If necessary the department of health could borrow the money at extremely low rates of interest – after all there is little chance that the government will go bust, and so little risk for the lender.

Instead, under PFI, private companies will raise the capital needed to build the hospitals at commercial rates of interest. The hospitals – along with non-

clinical services such as cleaning and catering – will then be leased back to the NHS, locking it into an inflexible contract extending 25 or 30 years into the future.

The multinationals view PFI as a reliable source of profit for their shareholders – the government guarantees their income.

Another of Halligan’s revelations was that one local authority is paying thousands of pounds a month for meals and cleaning services in a school that closed a year ago.
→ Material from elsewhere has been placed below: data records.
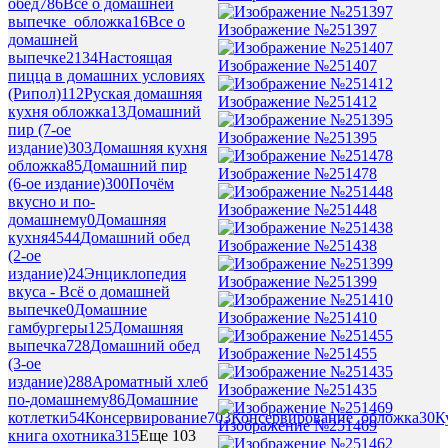
обед
786
Все о домашней
выпечке_обложка
16
Все о
Изображение №251397
домашней
выпечке
2134
Настоящая
Изображение №251407
пицца в домашних условиях
(Рипол)
112
Руская домашняя
Изображение №251412
кухня обложка
13
Домашний
пир (7-ое
Изображение №251395
издание)
303
Домашняя кухня
обложка
85
Домашний пир
Изображение №251478
(6-ое издание)
300
Почём
вкусно и по-
Изображение №251448
домашнему
0
Домашняя
кухня
4544
Домашний обед
Изображение №251438
(2-ое
издание)
24
Энциклопедия
Изображение №251399
вкуса - Всё о домашней
выпечке
0
Домашние
Изображение №251410
гамбургеры
125
Домашняя
выпечка
728
Домашний обед
Изображение №251455
(3-ое
издание)
288
Ароматный хлеб
Изображение №251435
по-домашнему
86
Домашние
котлетки
54
Консервирование
703
Консервирование_обложка
30
К
Изображение №251469
книга охотника
315
Еще 103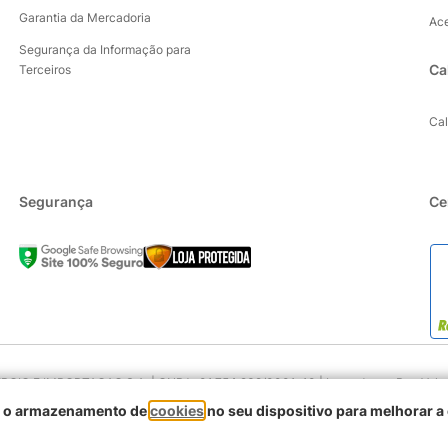
Garantia da Mercadoria
Ac
Segurança da Informação para
Ca
Terceiros
Ca
Segurança
Ce
IO E IMPORTACAO S.A. | CNPJ : 01.754.239/0001-10 | Logradouro: Rua Volunta
90230-011
om o armazenamento de
cookies
no seu dispositivo para melhorar a
Desenvolvido pela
PFI costs have soared under New Labour. In a briefing on PFI, John Lister of pressure group Health Emergency, wrote, “Annual payments on a £420 million scheme in central Manchester came out at £51 million per year, index linked, over 38 years, £30 million of which was the ‘availability charge’ for the building itself.”

The total cost of PFI and related payments reached almost 20 percent of the trust’s total revenue.

At Norfolk and Norwich University Hospital, private investors made more than £80 million when they “refinanced” a PFI deal, but the hospital only saw £34 million of this money.

Queen Elizabeth Hospital in south east London is facing insolvency due to a PFI scheme that has cost the trust £9 million a year.

While Labour’s plans to extend PFI is good news for shareholders, they are bad news for NHS users and staff.

The drain on resources is likely to add to the financial deficits across the health service, which are currently driving job cuts, ward closures and other cutbacks.